__Stored data entries__:
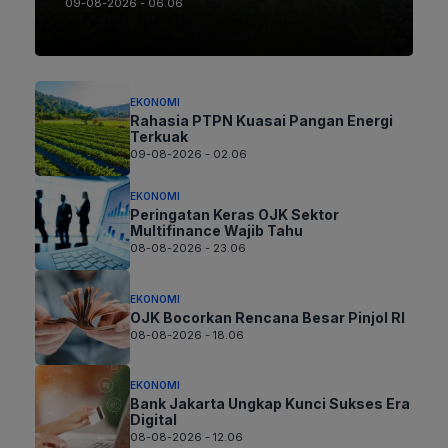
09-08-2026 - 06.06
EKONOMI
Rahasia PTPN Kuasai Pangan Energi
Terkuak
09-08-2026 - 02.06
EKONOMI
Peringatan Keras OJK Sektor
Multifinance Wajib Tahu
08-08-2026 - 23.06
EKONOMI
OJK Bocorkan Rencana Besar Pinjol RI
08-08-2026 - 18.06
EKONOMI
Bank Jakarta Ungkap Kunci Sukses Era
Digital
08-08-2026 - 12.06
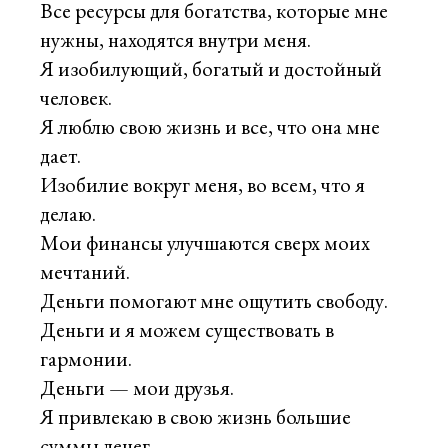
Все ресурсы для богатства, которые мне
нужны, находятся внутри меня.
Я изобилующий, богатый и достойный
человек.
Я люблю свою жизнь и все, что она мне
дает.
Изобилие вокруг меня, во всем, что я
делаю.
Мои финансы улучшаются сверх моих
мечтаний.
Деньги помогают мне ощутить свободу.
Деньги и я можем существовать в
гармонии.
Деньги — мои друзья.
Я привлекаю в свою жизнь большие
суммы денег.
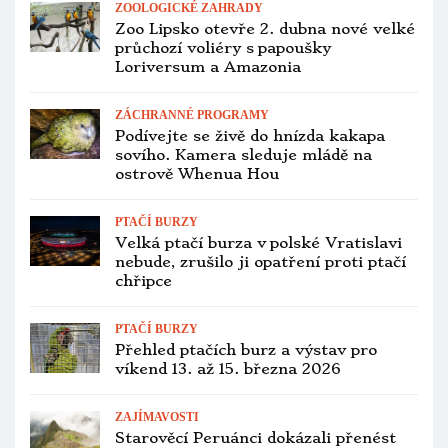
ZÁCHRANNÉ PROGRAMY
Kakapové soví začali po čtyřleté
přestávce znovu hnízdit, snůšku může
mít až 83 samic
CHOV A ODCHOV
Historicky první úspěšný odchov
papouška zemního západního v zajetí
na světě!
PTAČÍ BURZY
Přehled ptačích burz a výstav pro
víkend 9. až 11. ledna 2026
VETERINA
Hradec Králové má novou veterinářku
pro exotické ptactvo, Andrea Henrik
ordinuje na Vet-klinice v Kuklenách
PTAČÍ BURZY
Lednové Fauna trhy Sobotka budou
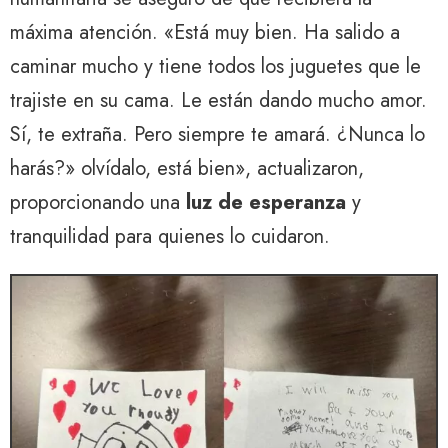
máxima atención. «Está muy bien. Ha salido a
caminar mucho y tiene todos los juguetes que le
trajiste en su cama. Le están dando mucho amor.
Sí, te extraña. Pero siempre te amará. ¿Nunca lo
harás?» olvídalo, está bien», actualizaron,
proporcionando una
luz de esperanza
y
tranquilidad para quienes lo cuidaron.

==

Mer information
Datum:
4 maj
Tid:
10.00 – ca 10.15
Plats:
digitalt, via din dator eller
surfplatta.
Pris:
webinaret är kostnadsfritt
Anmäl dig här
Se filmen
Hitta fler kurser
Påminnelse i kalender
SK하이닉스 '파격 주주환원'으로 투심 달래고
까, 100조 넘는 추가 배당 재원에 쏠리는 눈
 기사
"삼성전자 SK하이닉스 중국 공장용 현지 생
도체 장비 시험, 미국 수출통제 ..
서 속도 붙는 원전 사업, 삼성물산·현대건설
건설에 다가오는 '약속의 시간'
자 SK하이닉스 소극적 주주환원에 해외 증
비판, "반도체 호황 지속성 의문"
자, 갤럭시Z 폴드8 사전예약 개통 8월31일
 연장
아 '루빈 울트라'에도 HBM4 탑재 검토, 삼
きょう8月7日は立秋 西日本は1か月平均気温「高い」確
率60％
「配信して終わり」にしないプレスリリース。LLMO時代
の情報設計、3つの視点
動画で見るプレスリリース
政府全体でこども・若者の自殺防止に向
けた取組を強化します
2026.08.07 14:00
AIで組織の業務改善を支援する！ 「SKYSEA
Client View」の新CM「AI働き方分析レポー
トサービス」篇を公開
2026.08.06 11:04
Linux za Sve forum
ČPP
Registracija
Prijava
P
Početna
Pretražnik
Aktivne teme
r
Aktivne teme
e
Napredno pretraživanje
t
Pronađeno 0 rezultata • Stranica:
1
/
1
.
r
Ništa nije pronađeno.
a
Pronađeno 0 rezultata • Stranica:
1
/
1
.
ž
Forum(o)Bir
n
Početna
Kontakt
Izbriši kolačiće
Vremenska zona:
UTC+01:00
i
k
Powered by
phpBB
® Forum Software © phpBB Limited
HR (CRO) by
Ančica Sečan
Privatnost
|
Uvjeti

__YOUR OBJECTIVE__:
Reproduce each line of the data containing the word "свою".

__EXPECTED OUTPUT__:
Я люблю свою жизнь и все, что она мне
Я привлекаю в свою жизнь большие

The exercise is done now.